> _Task brief_:
Can you reproduce, word for word, the stretch of the account of learning Vietnamese that runs from "As time went" up to and including "to this day."?

> _Excerpt_:

*** Begin section ***

As time went on, however, it became apparent that the pitches of Vietnamese tones depended entirely on the context (what preceded and followed) and the emotional intention of the speaker. I began to realize that English itself is a tonal language, with infinite rises and falls and subtle inflections which often baffle non-native speakers. The difference is that the rises and falls in English inflection are not systematized into tones. It took about three months to get beyond my sing-song approximation to become more fluid and improvisational in reproducing tones according to context – a learning process which continues to this day.

All our instructors were North Vietnamese with a Hanoi accent. They had left Vietnam in the 1950s and did not have a real grasp of life in South Vietnam, certainly not life as it was in 1962. Thus we did not learn much about the war from them. The first time we heard a Southern accent was about half way through the course, when the Vietnamese Department added an instructor who was from Tây Ninh, in recognition of the fact that most of us who would use the language (especially the advisors) would have to cope with it. When Miss Tây Ninh opened her mouth for the first time in our class, we spontaneously all roared with laughter, much to her consternation. For us, it was like hearing someone from rural Alabama for the first time, after being carefully taught the equivalent of Oxford English. The term that set us off was Bộ Quốc Gia Giáo Dục (Ministry of Education) which sounded to us something like Boh Woke Ya Yow Yook, rather than the Northern “Boh Kwoke Za Zow Zuk”   The following synthetic combination of the words from Google Translate doesn’t capture the exact pitch and trajectory of the phrase, but it gives an idea.

*** End section ***

> _Dataset items_:
*** Begin section ***

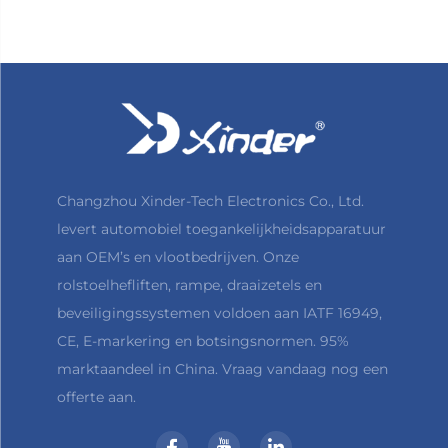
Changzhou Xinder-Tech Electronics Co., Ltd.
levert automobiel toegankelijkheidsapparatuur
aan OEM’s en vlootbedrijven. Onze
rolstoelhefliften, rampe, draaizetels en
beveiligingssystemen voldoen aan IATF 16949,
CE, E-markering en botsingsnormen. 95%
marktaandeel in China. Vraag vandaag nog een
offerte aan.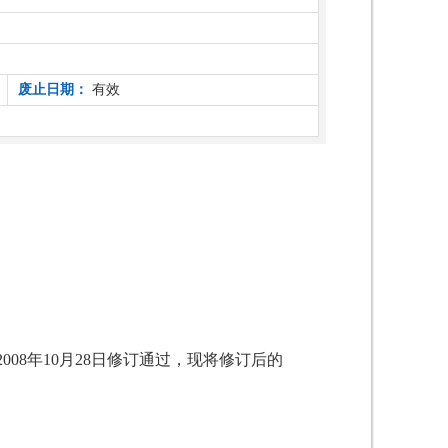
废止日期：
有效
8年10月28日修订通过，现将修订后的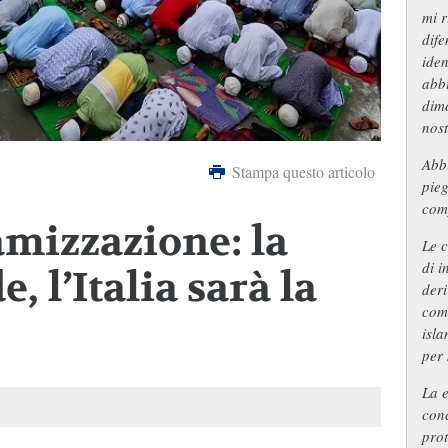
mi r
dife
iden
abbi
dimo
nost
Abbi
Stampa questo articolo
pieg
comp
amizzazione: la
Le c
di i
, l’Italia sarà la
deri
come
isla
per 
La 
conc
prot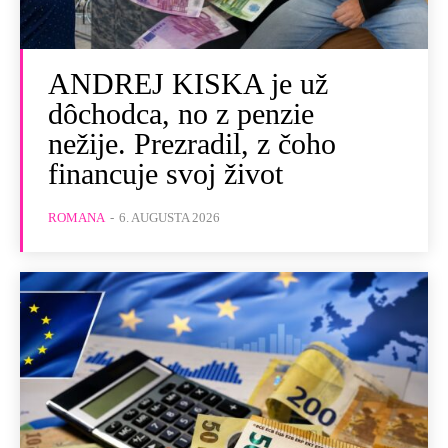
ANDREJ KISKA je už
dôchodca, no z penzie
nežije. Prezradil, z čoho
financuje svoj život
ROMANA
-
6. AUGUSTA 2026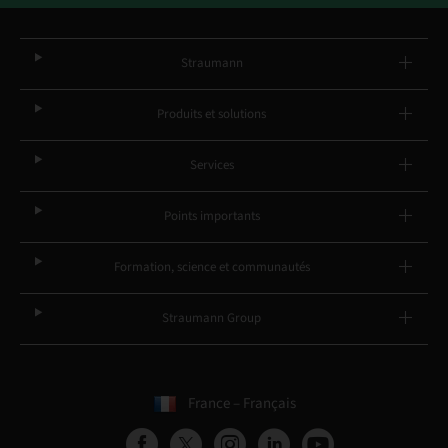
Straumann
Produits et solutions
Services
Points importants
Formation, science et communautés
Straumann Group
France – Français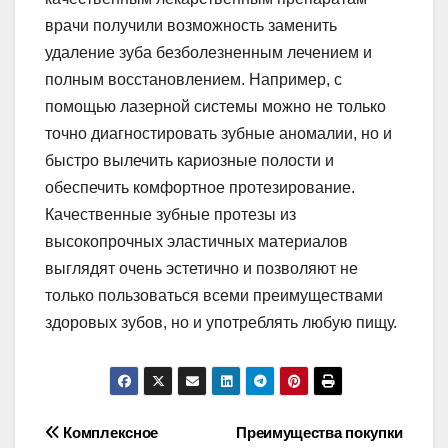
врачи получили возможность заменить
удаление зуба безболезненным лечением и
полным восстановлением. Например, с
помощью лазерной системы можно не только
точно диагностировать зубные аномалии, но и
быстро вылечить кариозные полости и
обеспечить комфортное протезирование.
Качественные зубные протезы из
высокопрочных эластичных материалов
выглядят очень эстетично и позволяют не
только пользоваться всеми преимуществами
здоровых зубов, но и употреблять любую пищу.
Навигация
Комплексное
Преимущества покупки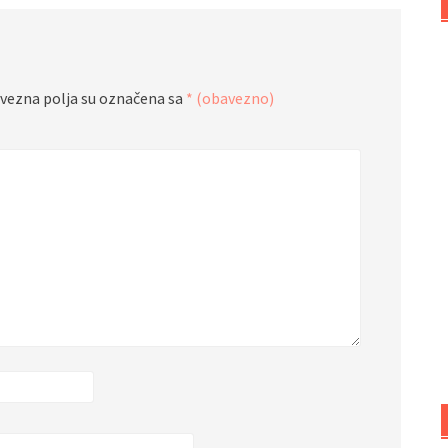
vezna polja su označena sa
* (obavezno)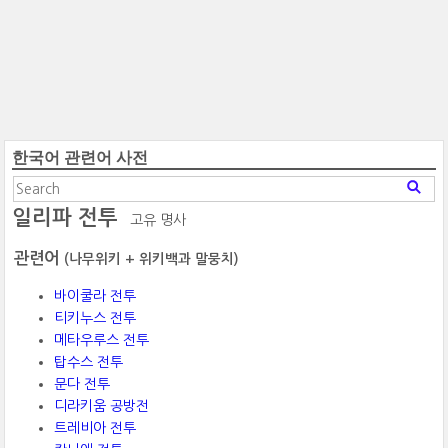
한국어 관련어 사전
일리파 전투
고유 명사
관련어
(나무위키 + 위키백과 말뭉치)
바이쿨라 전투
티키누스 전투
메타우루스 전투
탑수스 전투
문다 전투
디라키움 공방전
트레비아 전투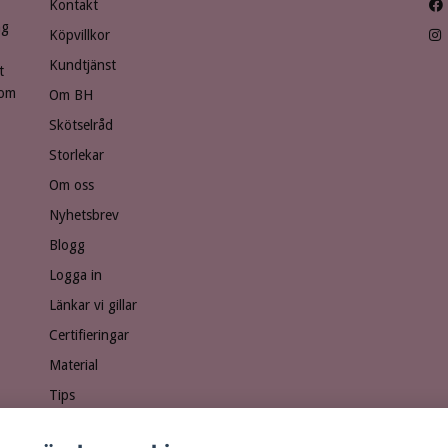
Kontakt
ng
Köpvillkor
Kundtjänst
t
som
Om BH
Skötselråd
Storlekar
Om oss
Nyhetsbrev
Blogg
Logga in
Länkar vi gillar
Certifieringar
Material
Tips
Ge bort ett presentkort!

*** End section ***

> _Your response_:
As time went on, however, it became apparent that the pitches of Vietnamese tones depended entirely on the context (what preceded and followed) and the emotional intention of the speaker. I began to realize that English itself is a tonal language, with infinite rises and falls and subtle inflections which often baffle non-native speakers. The difference is that the rises and falls in English inflection are not systematized into tones. It took about three months to get beyond my sing-song approximation to become more fluid and improvisational in reproducing tones according to context – a learning process which continues to this day.